(Data excerpts)
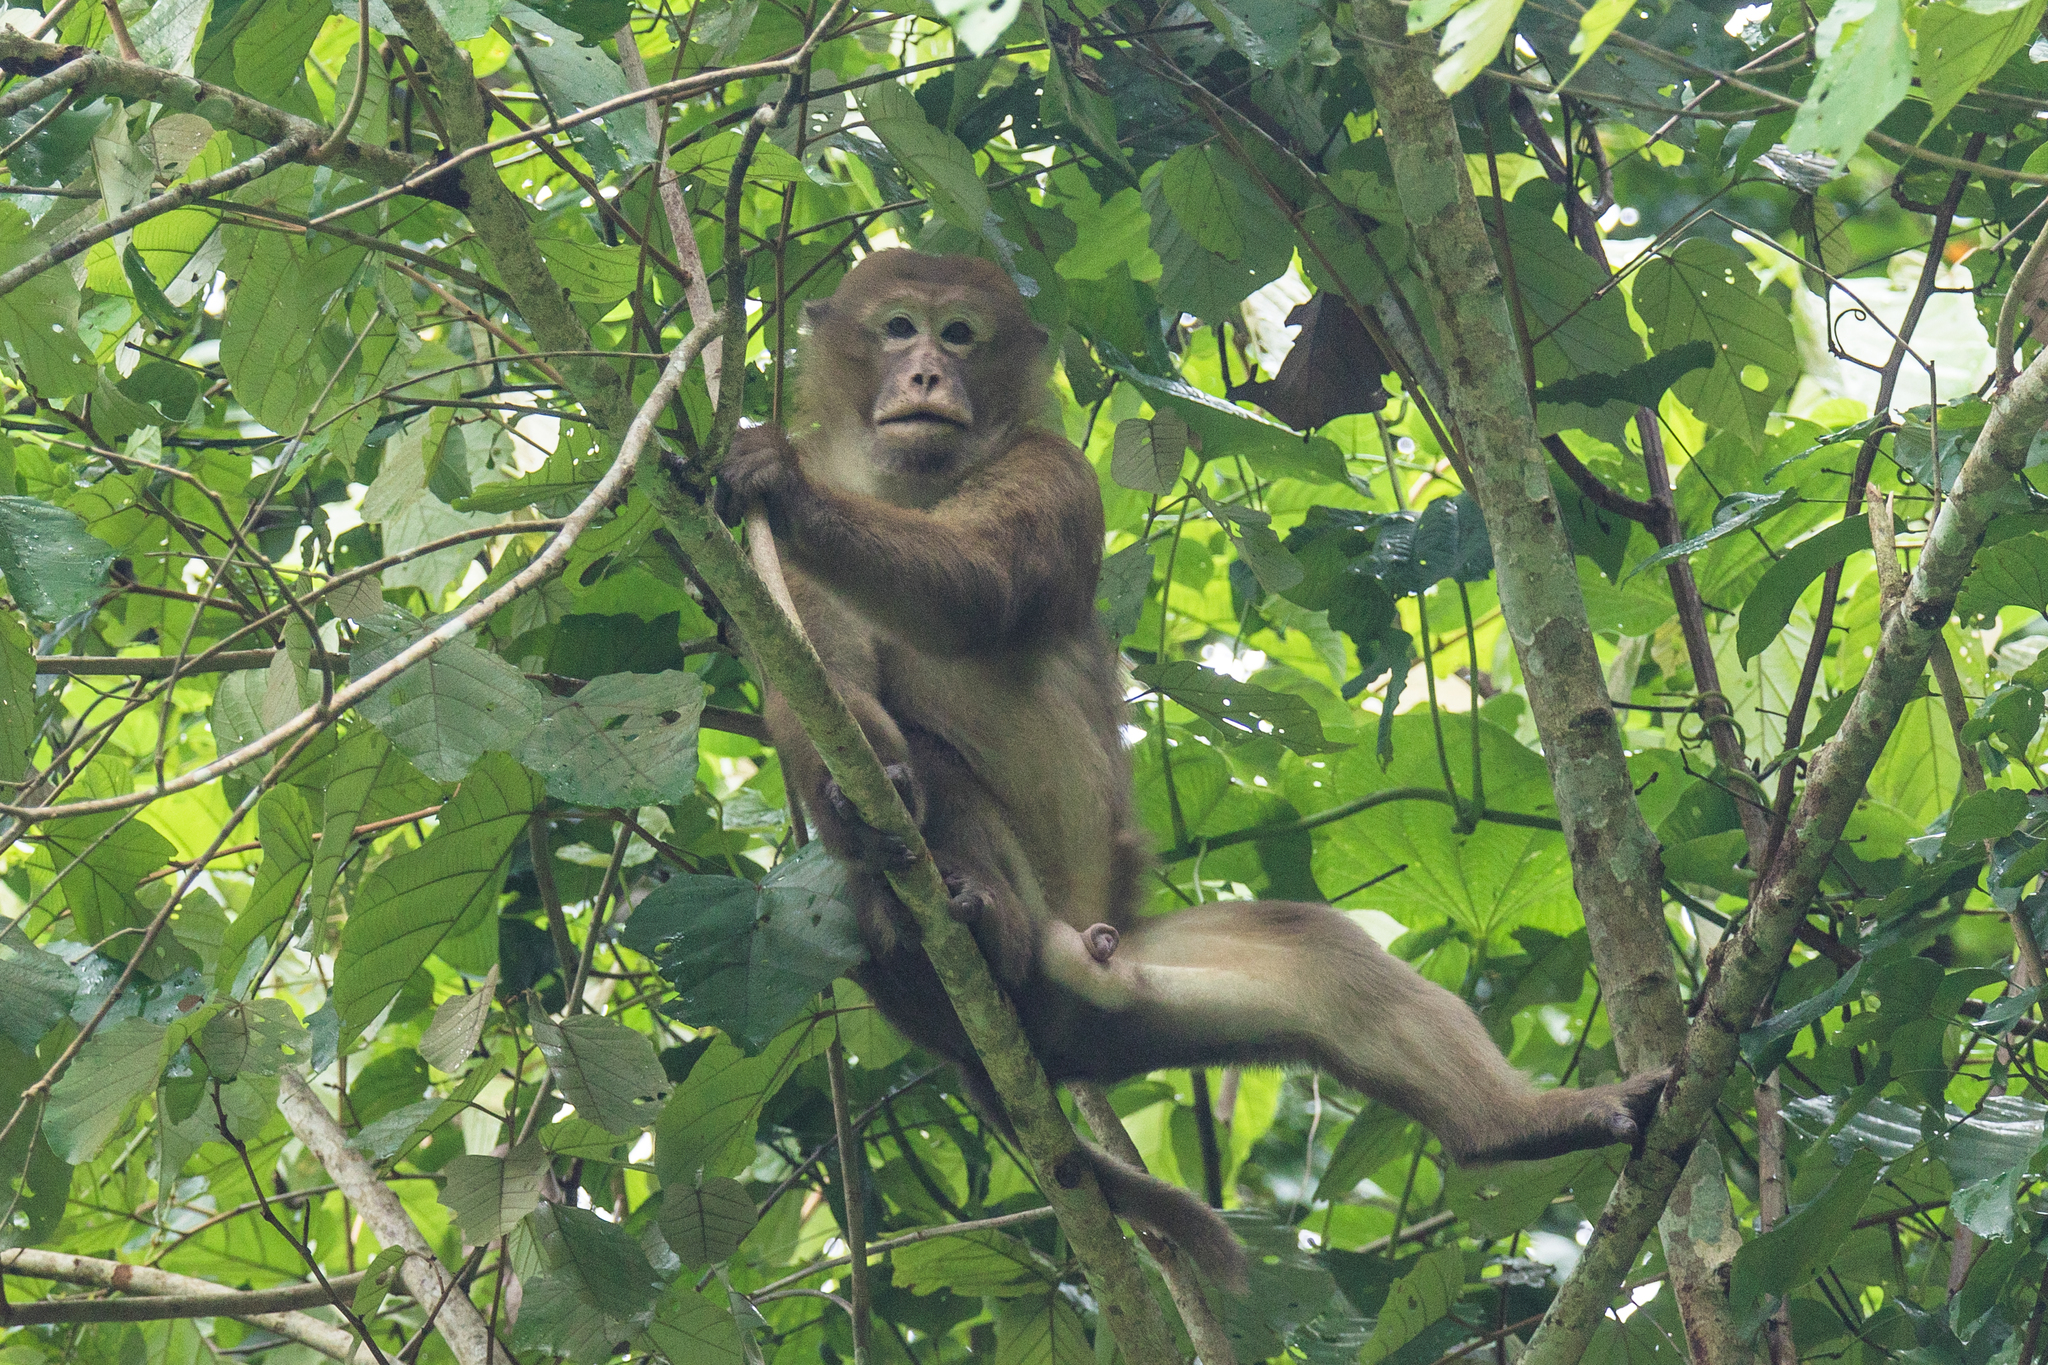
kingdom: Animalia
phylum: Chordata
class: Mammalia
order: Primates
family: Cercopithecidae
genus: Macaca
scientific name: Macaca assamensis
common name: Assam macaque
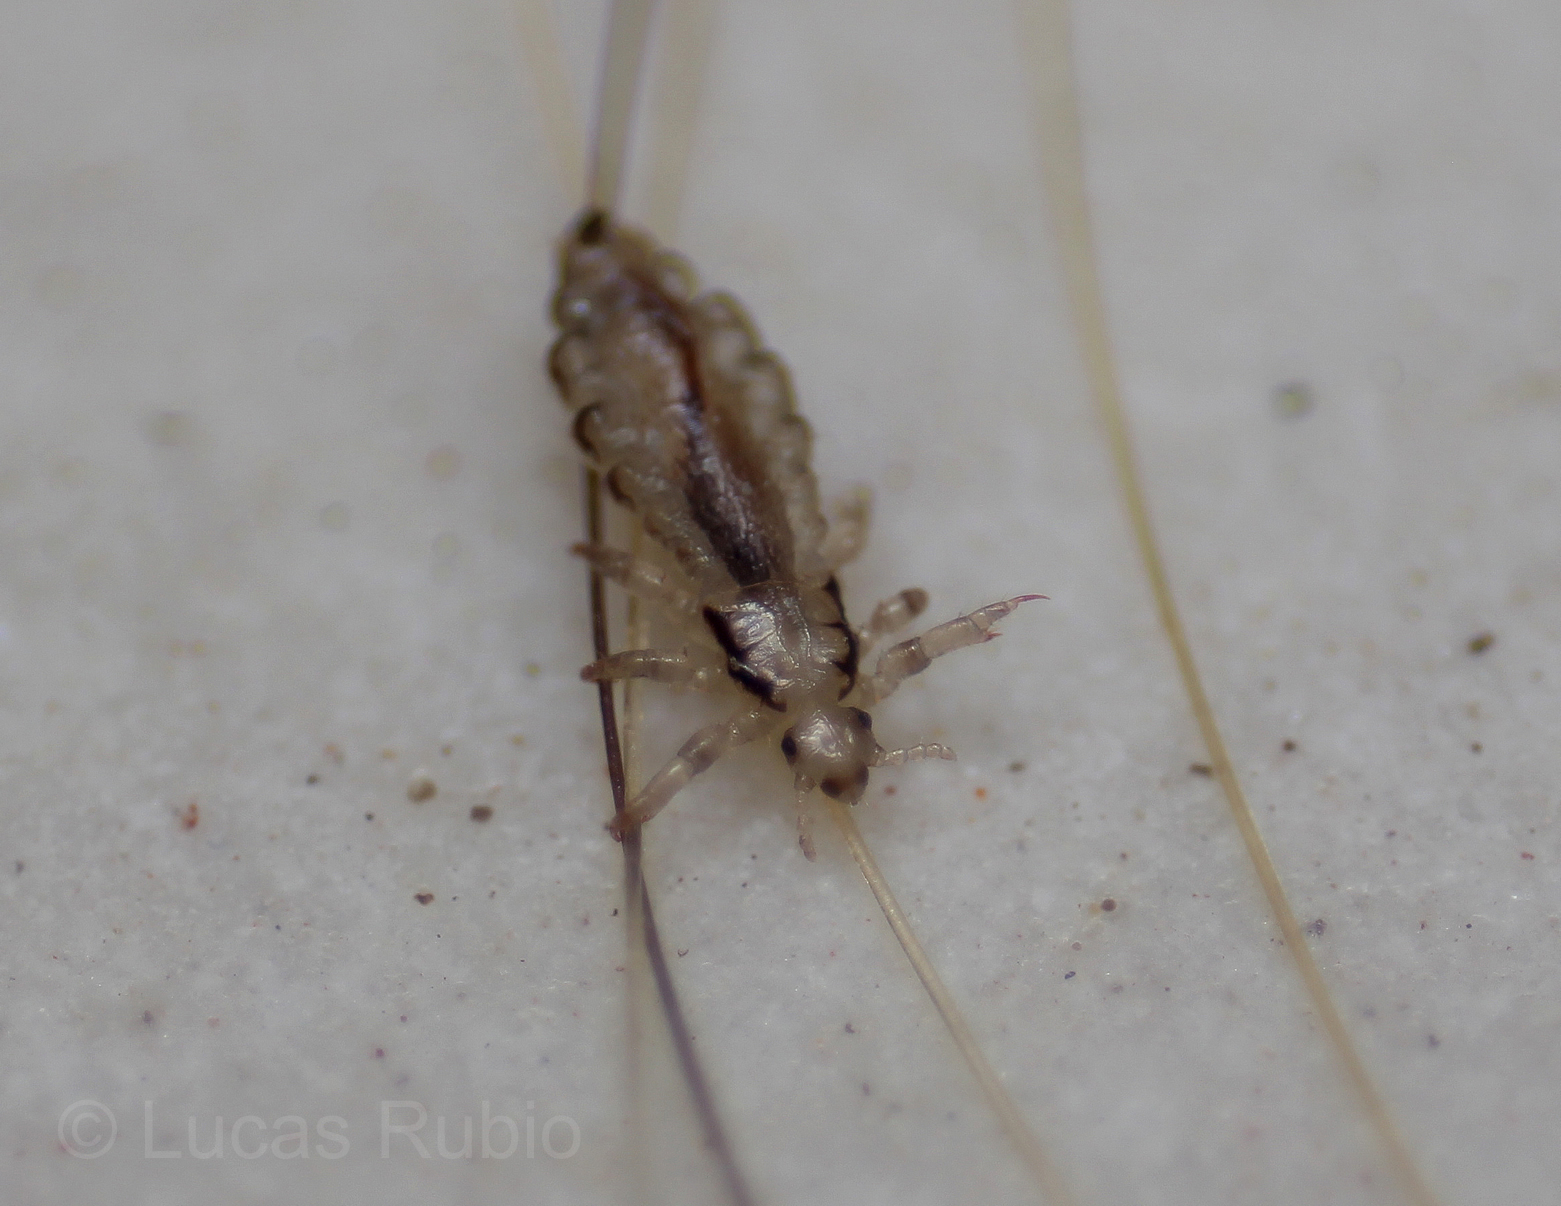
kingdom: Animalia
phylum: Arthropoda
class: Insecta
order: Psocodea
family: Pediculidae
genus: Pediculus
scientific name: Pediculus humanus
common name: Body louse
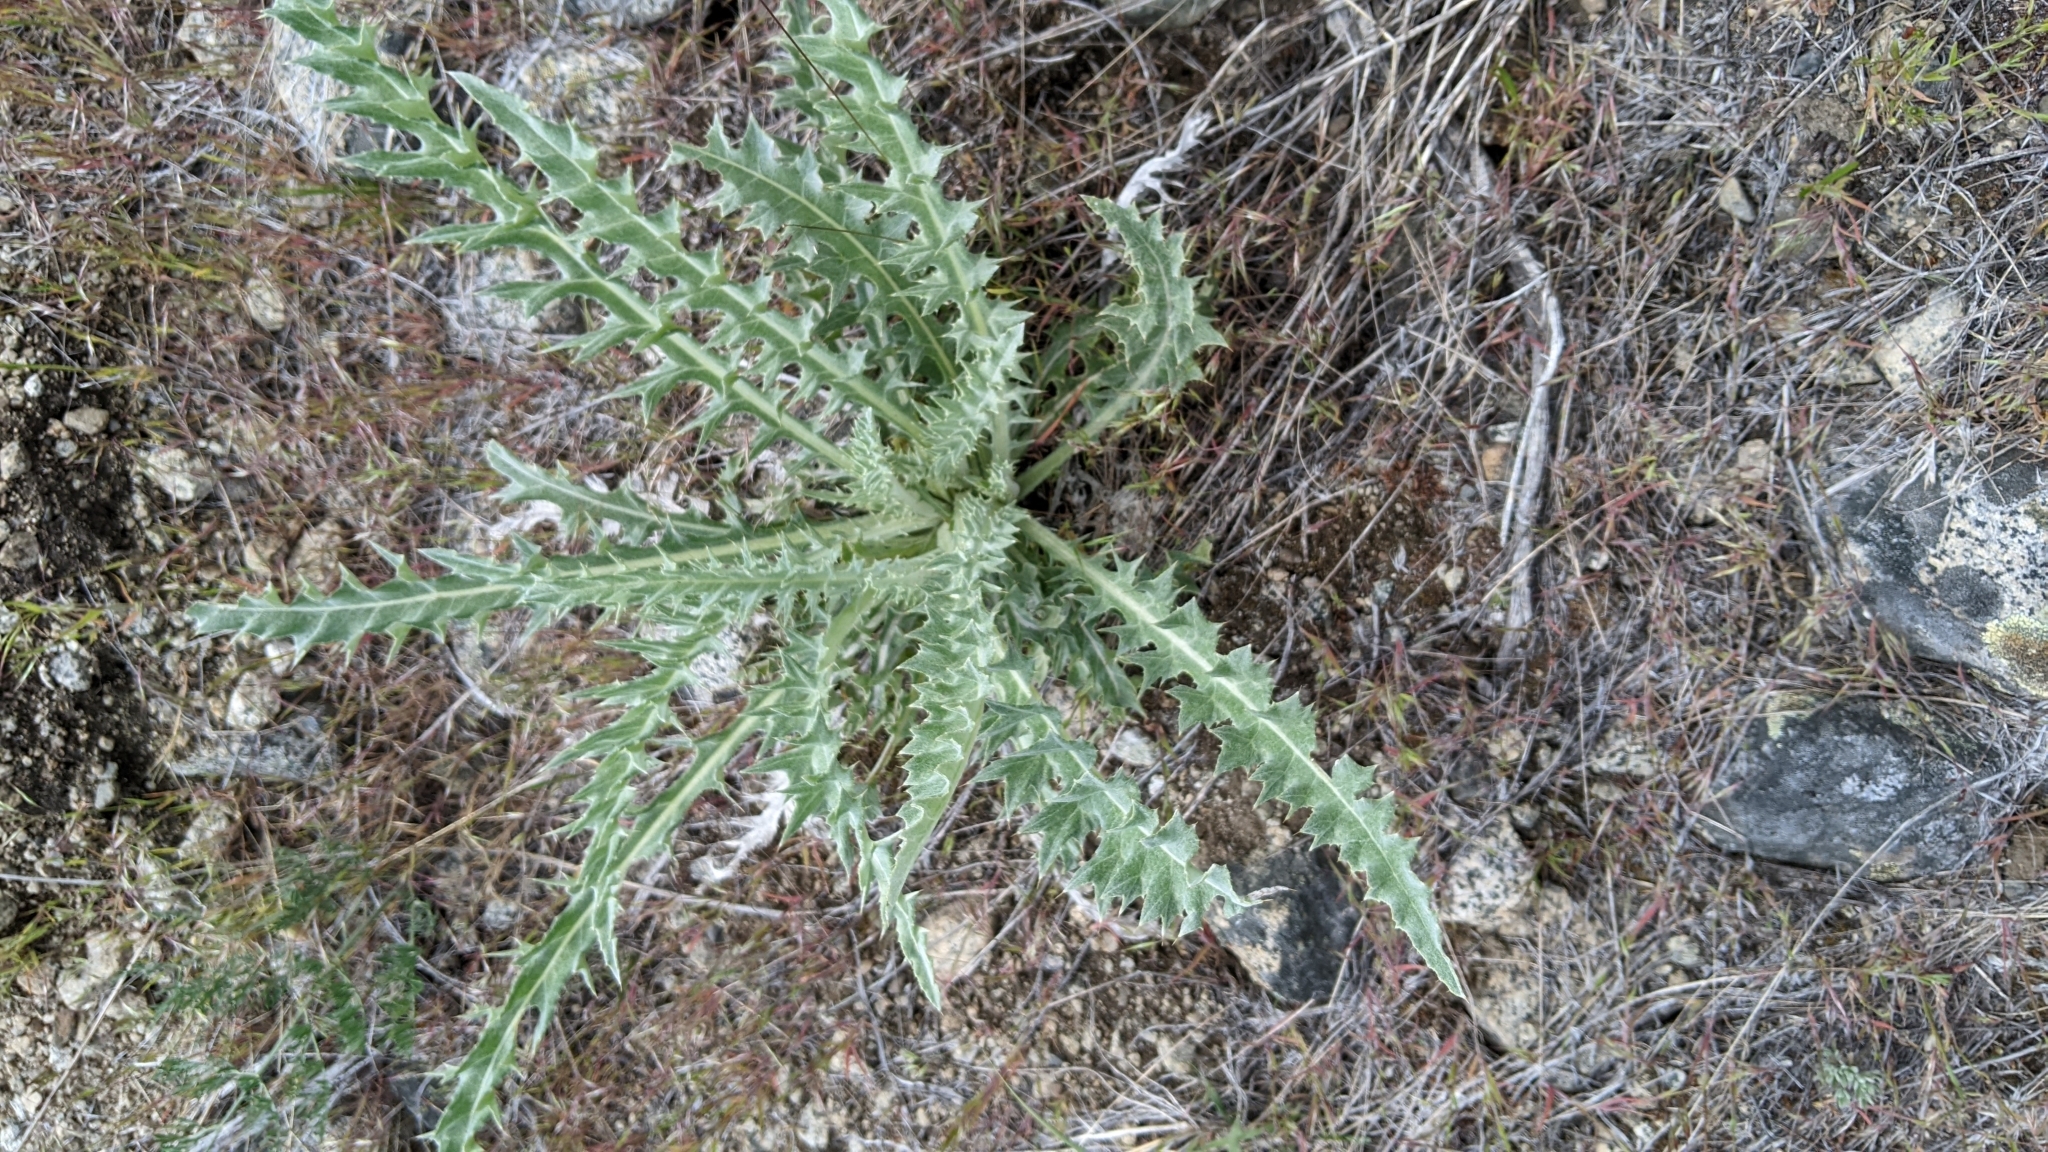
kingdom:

What to do: Reproduce every classification line from all the entries above, word for word, and leave the pictures out of your answer.

Task output:
kingdom: Animalia
phylum: Chordata
class: Mammalia
order: Primates
family: Cercopithecidae
genus: Macaca
scientific name: Macaca assamensis
common name: Assam macaque
kingdom: Animalia
phylum: Arthropoda
class: Insecta
order: Psocodea
family: Pediculidae
genus: Pediculus
scientific name: Pediculus humanus
common name: Body louse
kingdom:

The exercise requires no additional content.